De nos jours, le bouddhisme garde le rôle central qu’il avait acquis dès Jayavarman VII auprès de la monarchie. Les vénérables des deux ordres (Maha Nikaya et Dhammayuttika Nikaya) sont membres de droit du conseil du trône chargé de choisir un nouveau souverain lorsque la fonction royale est vacante. De même, lors du couronnement, le monarque doit s’engager à se conformer aux quatre enseignements fondamentaux du Bouddha et à faire preuve de compassion pour son peuple[30].
Comme souvent pour les religions majoritaires, le bouddhisme cambodgien, outre son aspect spirituel, comporte aussi un volet social. La construction, puis l’entretien d’une pagode est souvent un acte fédérateur d’une communauté villageoise ou d’un quartier, où chacun contribue en fonction de ses moyens, l’un amenant des fonds, l’autre participant aux travaux. Les localités rivalisent alors pour faire paraître leur lieu de culte le plus somptueux possible et essayent d’attirer les personnes ayant une réputation de haute probité morale dont les enseignements assureront la renommée de la pagode hors de la communauté[31].

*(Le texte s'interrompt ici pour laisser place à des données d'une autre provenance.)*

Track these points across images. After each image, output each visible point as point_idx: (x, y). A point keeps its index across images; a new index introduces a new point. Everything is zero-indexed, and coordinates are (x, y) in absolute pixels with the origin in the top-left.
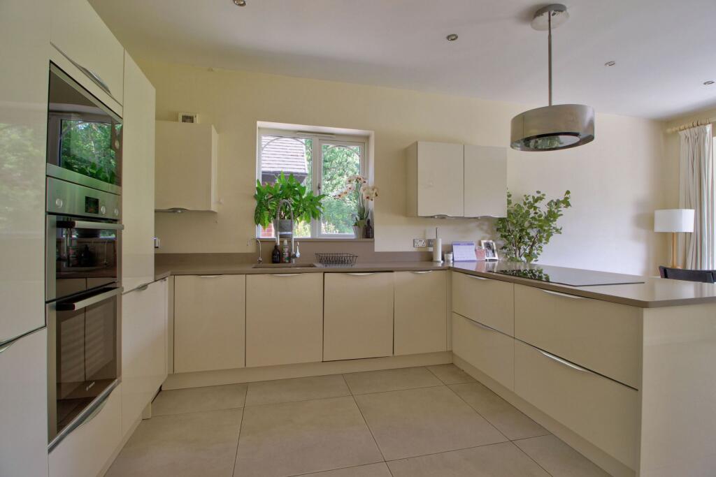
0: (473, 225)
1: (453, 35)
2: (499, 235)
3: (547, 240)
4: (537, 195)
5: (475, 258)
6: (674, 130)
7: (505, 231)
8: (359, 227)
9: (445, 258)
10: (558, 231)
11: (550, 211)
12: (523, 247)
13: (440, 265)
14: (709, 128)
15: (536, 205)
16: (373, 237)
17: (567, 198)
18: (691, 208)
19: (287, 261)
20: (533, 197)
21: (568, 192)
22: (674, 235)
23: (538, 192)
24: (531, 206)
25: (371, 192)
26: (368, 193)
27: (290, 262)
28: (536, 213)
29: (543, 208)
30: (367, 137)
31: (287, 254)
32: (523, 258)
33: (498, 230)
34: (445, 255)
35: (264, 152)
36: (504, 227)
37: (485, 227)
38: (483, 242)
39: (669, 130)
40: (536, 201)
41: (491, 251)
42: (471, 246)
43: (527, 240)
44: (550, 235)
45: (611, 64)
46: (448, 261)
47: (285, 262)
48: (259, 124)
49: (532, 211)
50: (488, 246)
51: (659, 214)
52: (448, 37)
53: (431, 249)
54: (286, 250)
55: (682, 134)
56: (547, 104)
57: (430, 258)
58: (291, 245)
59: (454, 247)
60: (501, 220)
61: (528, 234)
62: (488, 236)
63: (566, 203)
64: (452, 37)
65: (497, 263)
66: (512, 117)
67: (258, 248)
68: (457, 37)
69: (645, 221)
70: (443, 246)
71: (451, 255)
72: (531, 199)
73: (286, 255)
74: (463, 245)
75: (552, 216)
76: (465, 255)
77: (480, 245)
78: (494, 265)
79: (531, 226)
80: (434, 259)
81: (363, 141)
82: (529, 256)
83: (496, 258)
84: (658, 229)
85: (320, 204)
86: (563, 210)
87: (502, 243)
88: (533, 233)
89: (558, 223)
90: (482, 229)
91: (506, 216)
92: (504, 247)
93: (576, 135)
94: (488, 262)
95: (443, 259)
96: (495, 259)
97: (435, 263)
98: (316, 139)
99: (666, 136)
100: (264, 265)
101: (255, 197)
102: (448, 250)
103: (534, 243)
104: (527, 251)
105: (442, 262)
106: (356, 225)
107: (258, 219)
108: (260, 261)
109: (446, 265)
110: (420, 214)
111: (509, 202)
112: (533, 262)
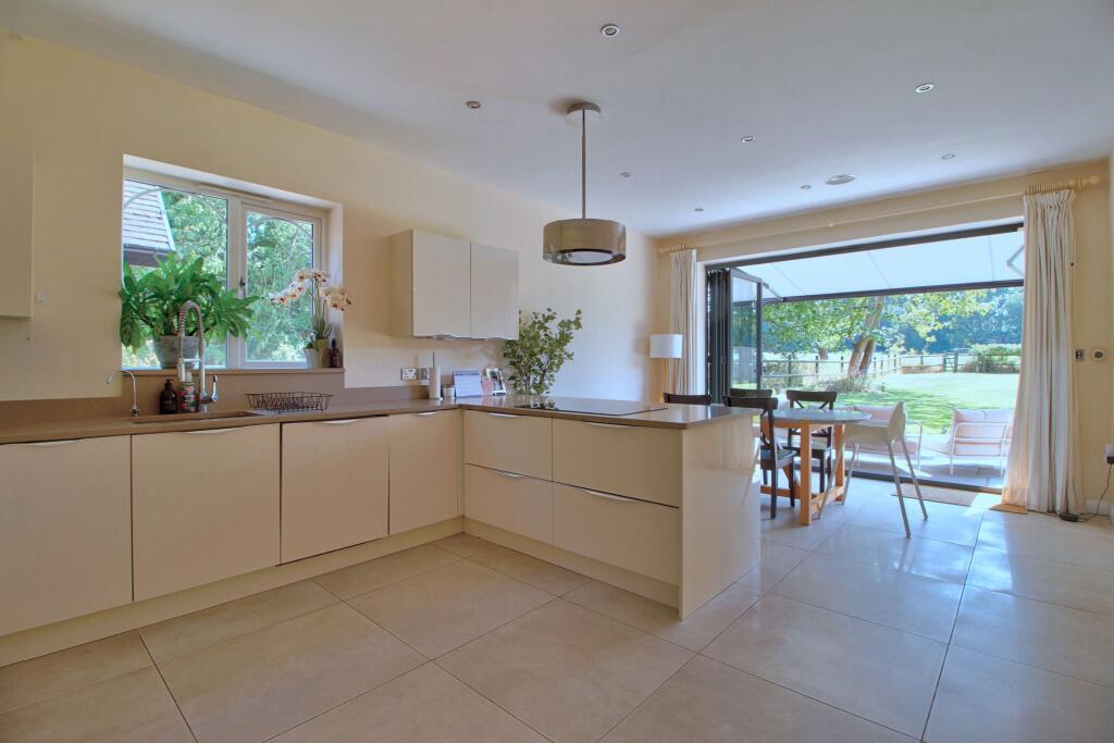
0: (477, 348)
1: (474, 102)
2: (507, 361)
3: (558, 366)
4: (547, 314)
5: (482, 393)
6: (666, 250)
7: (514, 356)
8: (318, 350)
9: (445, 394)
10: (569, 356)
11: (562, 333)
12: (532, 377)
13: (438, 403)
14: (694, 252)
15: (546, 325)
16: (341, 366)
17: (578, 319)
18: (679, 333)
19: (192, 409)
20: (544, 315)
21: (579, 312)
22: (665, 360)
23: (549, 310)
24: (543, 327)
25: (340, 297)
26: (337, 299)
27: (197, 411)
28: (546, 335)
29: (554, 329)
30: (327, 212)
31: (192, 396)
32: (533, 391)
33: (505, 355)
34: (445, 390)
35: (127, 210)
36: (514, 352)
37: (491, 352)
38: (488, 371)
39: (662, 251)
40: (546, 320)
41: (497, 383)
42: (474, 377)
43: (537, 368)
44: (561, 362)
45: (626, 175)
46: (449, 397)
47: (189, 411)
48: (128, 160)
49: (542, 332)
50: (494, 376)
51: (655, 338)
52: (468, 103)
53: (425, 382)
54: (191, 390)
55: (673, 255)
56: (581, 217)
57: (424, 394)
58: (200, 381)
59: (456, 378)
60: (511, 343)
61: (538, 360)
62: (493, 363)
63: (578, 325)
64: (473, 105)
65: (504, 397)
66: (545, 224)
67: (127, 389)
68: (479, 106)
69: (643, 346)
70: (442, 377)
71: (452, 389)
72: (540, 318)
73: (191, 398)
74: (468, 375)
75: (564, 339)
76: (469, 388)
77: (485, 374)
78: (501, 400)
79: (541, 351)
80: (431, 396)
81: (321, 216)
82: (539, 387)
83: (504, 391)
84: (653, 355)
85: (250, 313)
86: (574, 332)
87: (510, 371)
88: (544, 358)
89: (569, 348)
90: (487, 354)
91: (517, 339)
92: (513, 378)
93: (610, 252)
94: (496, 397)
95: (442, 395)
96: (503, 393)
97: (430, 401)
98: (236, 202)
99: (660, 256)
100: (143, 418)
101: (122, 294)
102: (449, 382)
103: (545, 371)
104: (537, 382)
105: (441, 399)
106: (310, 346)
107: (128, 335)
108: (134, 412)
109: (446, 403)
110: (417, 332)
111: (520, 321)
112: (544, 394)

L’état de moine n’étant généralement que transitoire, les responsabilités de l’ensemble sont partagées avec les laïcs. Avant la réforme du début du XXe siècle visant à créer une hiérarchie au sein du clergé, la sélection du Mevat, responsable des moins, incombait aux villageois. Depuis, cette compétence échoit au chef du diocèse, qui en outre procède aux ordinations et est nommé par le vénérable de l’ordre dont il dépend, lui-même choisi par le roi[32]. Mais les villageois restent consultés lors de la désignation des Mevat qui en fait se contentent de gérer la bonne tenue des moines et procèdent aux renvois en cas de manquement à la morale ou à la discipline, laissant l’administration des biens de la pagode aux laïcs[33].
L’aspect cultuel lui-même n’est pas l’apanage des moines et un laïc, l’achar, joue un rôle prépondérant. C’est en effet lui qui s’occupe notamment de l’ordonnancement des rites, l’organisation des offices, des quêtes et du financement des cérémonies[34].

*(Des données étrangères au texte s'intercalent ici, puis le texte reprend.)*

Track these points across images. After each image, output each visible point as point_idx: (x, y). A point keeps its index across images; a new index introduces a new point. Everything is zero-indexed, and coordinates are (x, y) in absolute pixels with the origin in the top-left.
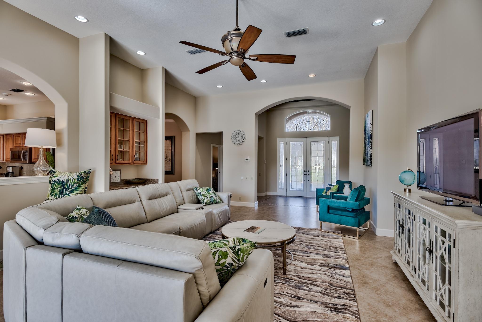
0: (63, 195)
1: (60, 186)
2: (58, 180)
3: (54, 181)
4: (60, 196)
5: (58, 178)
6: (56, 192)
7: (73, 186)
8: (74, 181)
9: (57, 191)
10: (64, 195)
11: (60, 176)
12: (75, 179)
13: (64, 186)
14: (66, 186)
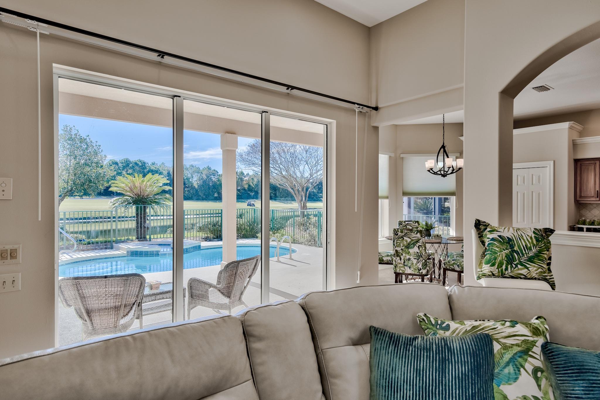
0: (514, 266)
1: (505, 246)
2: (500, 236)
3: (493, 238)
4: (509, 266)
5: (499, 234)
6: (499, 259)
7: (530, 249)
8: (530, 241)
9: (501, 256)
10: (516, 266)
11: (501, 230)
12: (531, 238)
13: (512, 247)
14: (516, 248)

Avant l’instauration du protectorat, la pagode était aussi l’unique centre d’enseignement du royaume et il était d’usage que tous les garçons, sans distinction de classe sociale fassent un séjour plus ou moins prolongé afin d’acquérir les rudiments de l’arithmétique et de la lecture ainsi que la connaissance des textes sacrés les plus importants et les fondements moraux. Si la création d’écoles publiques initiée par les autorités coloniales puis développée après l’indépendance ne faisait plus des pagodes des passages obligés[35], de nos jours encore, les séjours de quelques semaines dans la vie monastique restent très prisés[36].
De même, si la constitution fait obligation à l’État de mettre « en œuvre un programme scolaire et les principes pédagogiques modernes »[37], il doit aussi encourager « le développement des écoles du Pali et l'enseignement bouddhique »[38].